DATA TO USE:

++++++++++

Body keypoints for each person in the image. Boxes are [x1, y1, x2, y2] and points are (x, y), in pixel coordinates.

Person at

++++++++++

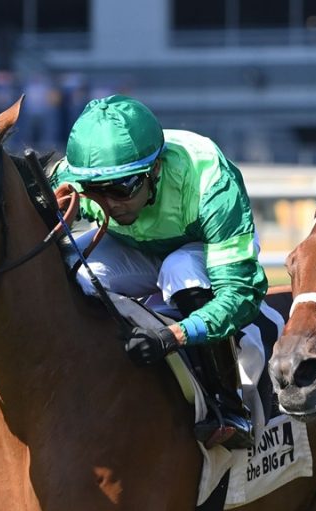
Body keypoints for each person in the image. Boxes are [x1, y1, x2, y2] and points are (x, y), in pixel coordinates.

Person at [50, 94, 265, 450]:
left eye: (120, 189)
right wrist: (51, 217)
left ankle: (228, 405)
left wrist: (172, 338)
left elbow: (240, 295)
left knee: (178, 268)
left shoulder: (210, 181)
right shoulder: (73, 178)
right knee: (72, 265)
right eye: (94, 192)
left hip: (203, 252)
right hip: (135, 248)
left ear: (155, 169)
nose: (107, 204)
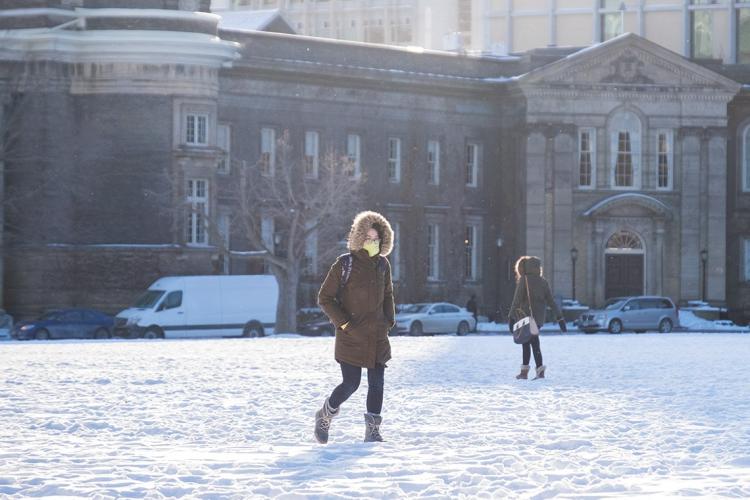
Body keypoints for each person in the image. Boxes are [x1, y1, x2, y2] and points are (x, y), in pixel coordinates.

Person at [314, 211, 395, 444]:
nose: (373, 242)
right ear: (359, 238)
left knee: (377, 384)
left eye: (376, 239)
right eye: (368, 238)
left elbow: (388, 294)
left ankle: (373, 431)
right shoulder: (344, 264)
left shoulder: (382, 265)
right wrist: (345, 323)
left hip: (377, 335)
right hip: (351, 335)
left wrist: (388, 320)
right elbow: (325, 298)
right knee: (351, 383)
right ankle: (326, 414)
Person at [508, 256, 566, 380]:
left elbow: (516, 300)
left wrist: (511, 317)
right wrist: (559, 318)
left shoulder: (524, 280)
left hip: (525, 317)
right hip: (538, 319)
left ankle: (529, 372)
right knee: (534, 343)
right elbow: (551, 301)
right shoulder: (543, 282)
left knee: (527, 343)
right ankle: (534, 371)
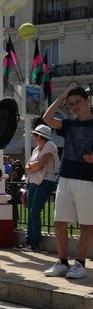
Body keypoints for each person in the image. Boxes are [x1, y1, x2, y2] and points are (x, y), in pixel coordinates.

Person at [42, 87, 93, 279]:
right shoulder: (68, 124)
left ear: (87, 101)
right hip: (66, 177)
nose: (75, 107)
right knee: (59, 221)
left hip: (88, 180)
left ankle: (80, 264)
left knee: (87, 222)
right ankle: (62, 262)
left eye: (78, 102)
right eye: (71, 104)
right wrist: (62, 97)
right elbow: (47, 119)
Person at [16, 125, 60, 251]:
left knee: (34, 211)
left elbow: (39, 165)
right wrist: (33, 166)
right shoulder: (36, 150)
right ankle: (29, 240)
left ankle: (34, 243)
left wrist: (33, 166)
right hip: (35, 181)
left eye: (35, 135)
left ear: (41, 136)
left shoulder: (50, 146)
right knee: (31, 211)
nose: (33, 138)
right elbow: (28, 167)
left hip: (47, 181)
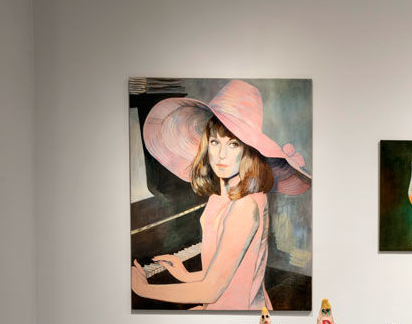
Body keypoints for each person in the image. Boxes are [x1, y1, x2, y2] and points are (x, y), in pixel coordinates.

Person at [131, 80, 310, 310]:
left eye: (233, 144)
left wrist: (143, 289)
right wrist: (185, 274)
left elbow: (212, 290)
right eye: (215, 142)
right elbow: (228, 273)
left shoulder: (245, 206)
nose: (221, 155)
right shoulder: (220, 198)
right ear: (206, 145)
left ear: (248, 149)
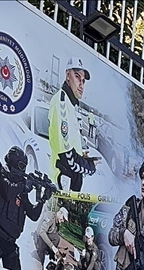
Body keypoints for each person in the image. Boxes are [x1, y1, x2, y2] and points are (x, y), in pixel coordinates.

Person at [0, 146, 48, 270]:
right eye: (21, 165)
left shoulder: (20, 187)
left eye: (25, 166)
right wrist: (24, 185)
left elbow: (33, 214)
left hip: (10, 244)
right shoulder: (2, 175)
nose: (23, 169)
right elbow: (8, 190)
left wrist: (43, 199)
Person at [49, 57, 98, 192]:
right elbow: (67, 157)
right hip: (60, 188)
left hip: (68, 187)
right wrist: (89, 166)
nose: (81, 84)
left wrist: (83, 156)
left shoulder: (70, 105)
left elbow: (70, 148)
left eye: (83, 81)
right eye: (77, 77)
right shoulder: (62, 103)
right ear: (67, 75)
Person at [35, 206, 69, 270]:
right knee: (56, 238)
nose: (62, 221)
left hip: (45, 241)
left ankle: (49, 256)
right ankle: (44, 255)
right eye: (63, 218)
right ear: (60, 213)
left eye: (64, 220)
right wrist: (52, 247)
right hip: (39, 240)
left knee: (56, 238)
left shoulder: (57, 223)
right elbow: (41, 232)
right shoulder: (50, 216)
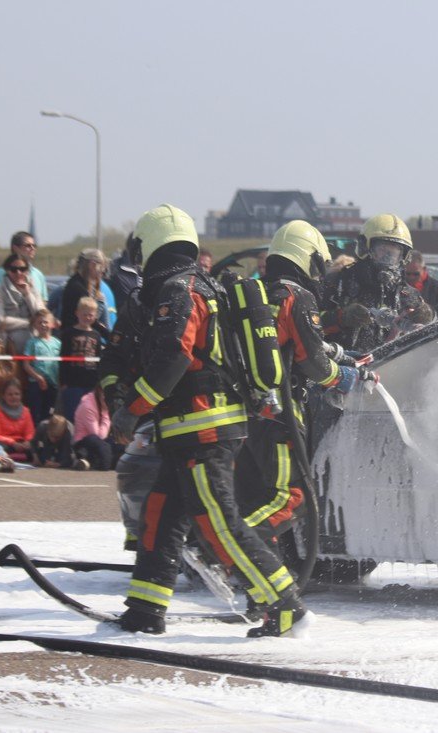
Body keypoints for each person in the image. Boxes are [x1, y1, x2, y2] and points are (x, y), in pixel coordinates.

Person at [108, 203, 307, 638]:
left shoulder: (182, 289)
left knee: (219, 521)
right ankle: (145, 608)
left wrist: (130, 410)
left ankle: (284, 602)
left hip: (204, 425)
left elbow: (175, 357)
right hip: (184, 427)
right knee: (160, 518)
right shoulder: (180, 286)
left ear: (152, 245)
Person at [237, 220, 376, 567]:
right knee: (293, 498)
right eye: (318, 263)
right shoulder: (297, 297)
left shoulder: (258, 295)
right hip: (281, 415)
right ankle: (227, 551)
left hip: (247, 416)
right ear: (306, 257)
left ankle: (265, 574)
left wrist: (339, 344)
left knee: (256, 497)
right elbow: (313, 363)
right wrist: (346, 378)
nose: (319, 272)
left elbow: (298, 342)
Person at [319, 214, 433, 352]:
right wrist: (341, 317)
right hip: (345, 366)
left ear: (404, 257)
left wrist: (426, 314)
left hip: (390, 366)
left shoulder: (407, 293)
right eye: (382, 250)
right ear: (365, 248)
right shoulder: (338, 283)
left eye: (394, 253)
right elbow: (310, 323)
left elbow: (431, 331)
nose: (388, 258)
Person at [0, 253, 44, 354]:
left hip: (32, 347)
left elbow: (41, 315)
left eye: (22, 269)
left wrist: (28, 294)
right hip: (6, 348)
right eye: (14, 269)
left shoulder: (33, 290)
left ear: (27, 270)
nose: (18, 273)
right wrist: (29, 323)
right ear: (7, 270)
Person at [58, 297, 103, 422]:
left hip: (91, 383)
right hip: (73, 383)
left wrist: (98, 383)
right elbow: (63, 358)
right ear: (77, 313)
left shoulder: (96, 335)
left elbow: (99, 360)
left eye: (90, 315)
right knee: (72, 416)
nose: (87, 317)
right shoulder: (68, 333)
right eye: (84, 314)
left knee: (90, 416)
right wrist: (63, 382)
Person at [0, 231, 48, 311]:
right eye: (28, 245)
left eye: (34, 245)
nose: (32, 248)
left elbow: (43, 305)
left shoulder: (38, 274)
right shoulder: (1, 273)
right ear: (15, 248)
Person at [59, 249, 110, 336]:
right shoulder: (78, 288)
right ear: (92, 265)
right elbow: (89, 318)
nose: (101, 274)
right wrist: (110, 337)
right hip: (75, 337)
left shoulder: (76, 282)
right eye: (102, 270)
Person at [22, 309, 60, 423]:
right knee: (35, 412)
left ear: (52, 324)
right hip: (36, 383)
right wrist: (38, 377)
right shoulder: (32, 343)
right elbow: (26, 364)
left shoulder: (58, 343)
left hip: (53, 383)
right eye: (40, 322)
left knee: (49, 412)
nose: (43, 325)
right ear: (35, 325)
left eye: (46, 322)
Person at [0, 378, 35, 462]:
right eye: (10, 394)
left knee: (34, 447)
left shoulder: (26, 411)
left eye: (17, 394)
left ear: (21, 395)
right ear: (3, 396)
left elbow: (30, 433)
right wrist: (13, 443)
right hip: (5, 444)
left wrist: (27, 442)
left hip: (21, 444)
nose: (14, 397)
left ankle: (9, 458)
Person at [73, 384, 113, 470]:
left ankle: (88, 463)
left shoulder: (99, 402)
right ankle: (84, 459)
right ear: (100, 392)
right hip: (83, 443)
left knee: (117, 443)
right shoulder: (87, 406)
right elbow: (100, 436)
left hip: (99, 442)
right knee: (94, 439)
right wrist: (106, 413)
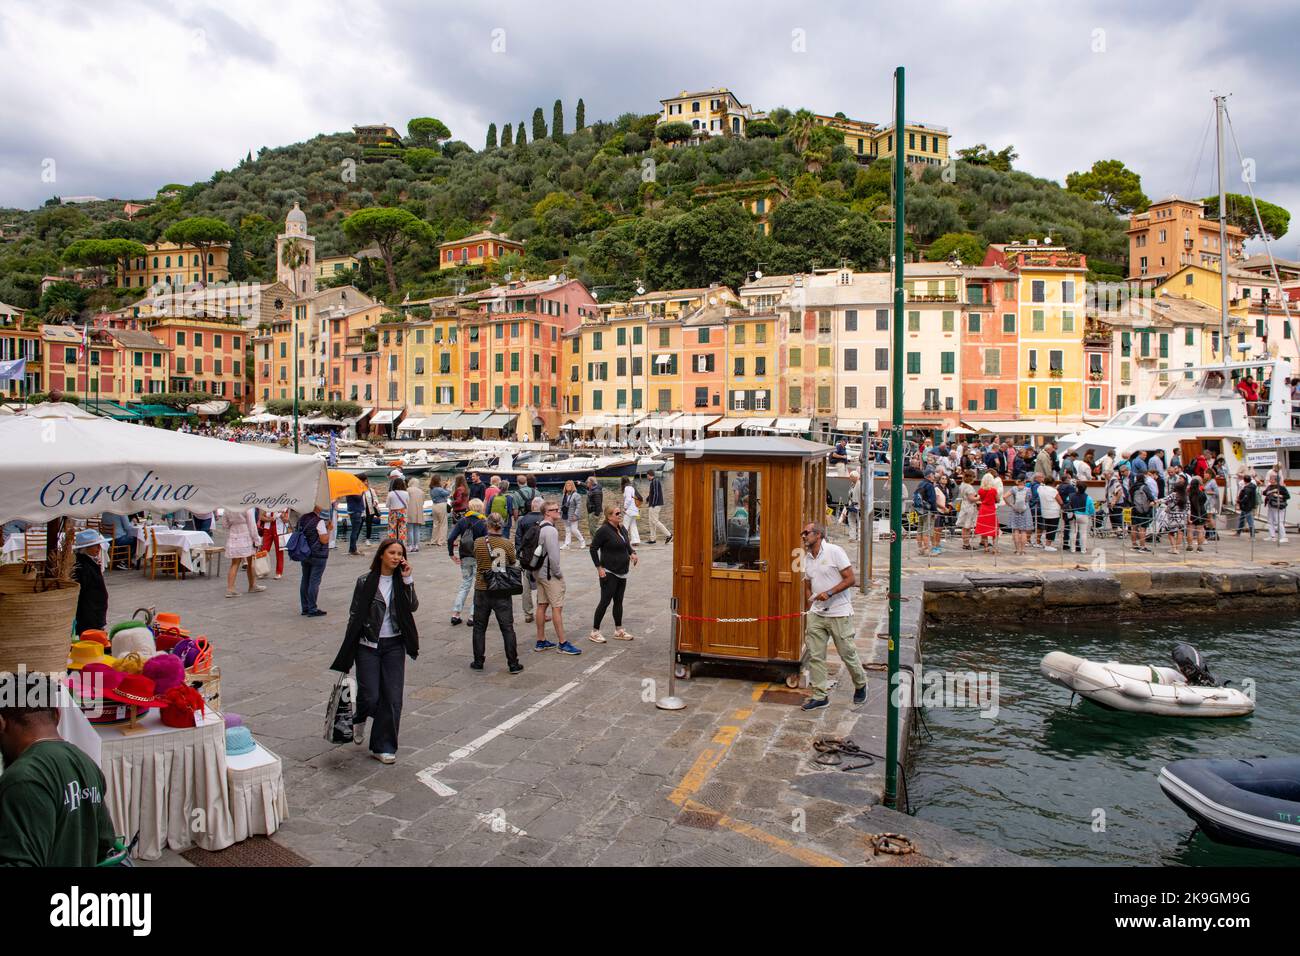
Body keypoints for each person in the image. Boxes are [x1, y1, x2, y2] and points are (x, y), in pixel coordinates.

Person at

++++++++++

TASK OBJECTIVE:
Repeat, word for word, the lines above between the line holding "nose: (373, 242)" and the line holding "right wrist: (559, 318)", inclusive; omit everything else.

RESULT:
nose: (373, 242)
right ear: (359, 238)
left knee: (377, 384)
left eye: (376, 239)
right eye: (368, 238)
left elbow: (388, 294)
left ankle: (373, 431)
right shoulder: (344, 264)
left shoulder: (382, 265)
right wrist: (345, 323)
left hip: (377, 335)
right hip: (351, 335)
left wrist: (388, 320)
right elbow: (325, 298)
right knee: (351, 383)
right ankle: (326, 414)
Person at [508, 256, 566, 380]:
left elbow: (516, 300)
left wrist: (511, 317)
right wrist: (559, 318)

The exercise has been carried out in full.